Ideal scenario: I suddenly, unexpectedly get my period Friday night and go in on Saturday, start stims Saturday night. I would have to be monitored during my conference next week, but at least I could still go to DC... and not sit around, twiddling my thumbs and injecting myself with more Lupron for an extra two long weeks. Sigh.

Fingers, toes, and eyes crossed, in hope that I see my period soon. I am so sick of always, always waiting.

Thursday, March 8, 2012

Lupron Tonight!

Did blood work this morning again, and didn't expect that I would have ovulated- but I did! The nurse called around 11:45 this morning and told me to begin the Lupron shots tonight! I am elated. I never thought I'd be so excited to be jabbing myself with drugs, but I am. Let's get this show on the road! Baseline ultrasound is scheduled for next Friday, by which time I should have received my period.

It's really, really happening.

Tuesday, March 6, 2012

No Go on the Lupron

Well, as I suspected, I did not ovulate by day 20 (what, my body cooperate?). So I did not get to start Lupron yesterday. I am re-testing on Thursday, which will be day 24. I am not confident that I will have ovulated by then either, but I am hoping.

So, back to waiting.

Also, fighting with my insurance. I have received a $474 bill and a $150 bill, all in the last few days. I am hoping I don't owe it all, but I probably do. I will call them again tomorrow.

Sigh.

• Required tasks:
1. According to the blog excerpt, what were the amounts of the two insurance bills?
2. Transcribe the blog excerpt, starting with "Fingers, toes, and" and going on through "really, really happening.".

• Available data:
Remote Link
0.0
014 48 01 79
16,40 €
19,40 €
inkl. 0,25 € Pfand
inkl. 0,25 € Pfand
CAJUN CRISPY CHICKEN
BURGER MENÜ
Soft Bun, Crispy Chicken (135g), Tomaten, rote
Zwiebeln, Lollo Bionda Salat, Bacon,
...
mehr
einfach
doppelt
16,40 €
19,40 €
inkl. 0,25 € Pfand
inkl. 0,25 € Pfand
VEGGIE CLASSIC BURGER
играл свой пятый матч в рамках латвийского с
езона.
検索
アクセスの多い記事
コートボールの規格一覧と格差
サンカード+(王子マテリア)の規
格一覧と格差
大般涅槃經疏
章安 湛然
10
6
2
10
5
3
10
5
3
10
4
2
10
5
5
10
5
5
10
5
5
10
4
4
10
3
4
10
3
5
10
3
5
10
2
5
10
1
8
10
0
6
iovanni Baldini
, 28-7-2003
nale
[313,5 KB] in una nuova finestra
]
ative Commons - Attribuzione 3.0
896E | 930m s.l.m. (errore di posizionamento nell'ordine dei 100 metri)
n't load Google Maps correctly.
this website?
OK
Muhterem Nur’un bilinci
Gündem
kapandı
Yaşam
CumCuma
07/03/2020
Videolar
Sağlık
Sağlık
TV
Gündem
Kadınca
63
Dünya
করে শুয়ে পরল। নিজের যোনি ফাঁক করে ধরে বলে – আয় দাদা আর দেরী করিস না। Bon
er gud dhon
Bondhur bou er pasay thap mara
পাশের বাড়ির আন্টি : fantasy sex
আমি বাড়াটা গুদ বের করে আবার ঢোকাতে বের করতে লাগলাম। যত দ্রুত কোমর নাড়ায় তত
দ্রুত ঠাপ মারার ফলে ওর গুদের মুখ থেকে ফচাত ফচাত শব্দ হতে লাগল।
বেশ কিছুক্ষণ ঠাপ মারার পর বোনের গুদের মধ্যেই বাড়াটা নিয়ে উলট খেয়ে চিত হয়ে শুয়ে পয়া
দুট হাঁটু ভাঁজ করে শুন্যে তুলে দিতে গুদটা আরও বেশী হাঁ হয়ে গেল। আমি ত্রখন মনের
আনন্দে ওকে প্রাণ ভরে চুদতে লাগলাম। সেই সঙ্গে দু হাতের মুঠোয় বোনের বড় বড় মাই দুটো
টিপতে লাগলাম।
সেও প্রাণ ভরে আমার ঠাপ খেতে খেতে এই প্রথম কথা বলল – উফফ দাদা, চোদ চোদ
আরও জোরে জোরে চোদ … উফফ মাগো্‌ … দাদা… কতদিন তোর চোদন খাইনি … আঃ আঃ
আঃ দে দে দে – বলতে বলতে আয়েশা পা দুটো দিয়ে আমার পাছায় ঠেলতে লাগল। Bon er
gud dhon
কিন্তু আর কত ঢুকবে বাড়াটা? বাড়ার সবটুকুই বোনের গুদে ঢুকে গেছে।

• Task-by-task outputs:
1. $474 and $150

2.
Fingers, toes, and eyes crossed, in hope that I see my period soon. I am so sick of always, always waiting.

Thursday, March 8, 2012

Lupron Tonight!

Did blood work this morning again, and didn't expect that I would have ovulated- but I did! The nurse called around 11:45 this morning and told me to begin the Lupron shots tonight! I am elated. I never thought I'd be so excited to be jabbing myself with drugs, but I am. Let's get this show on the road! Baseline ultrasound is scheduled for next Friday, by which time I should have received my period.

It's really, really happening.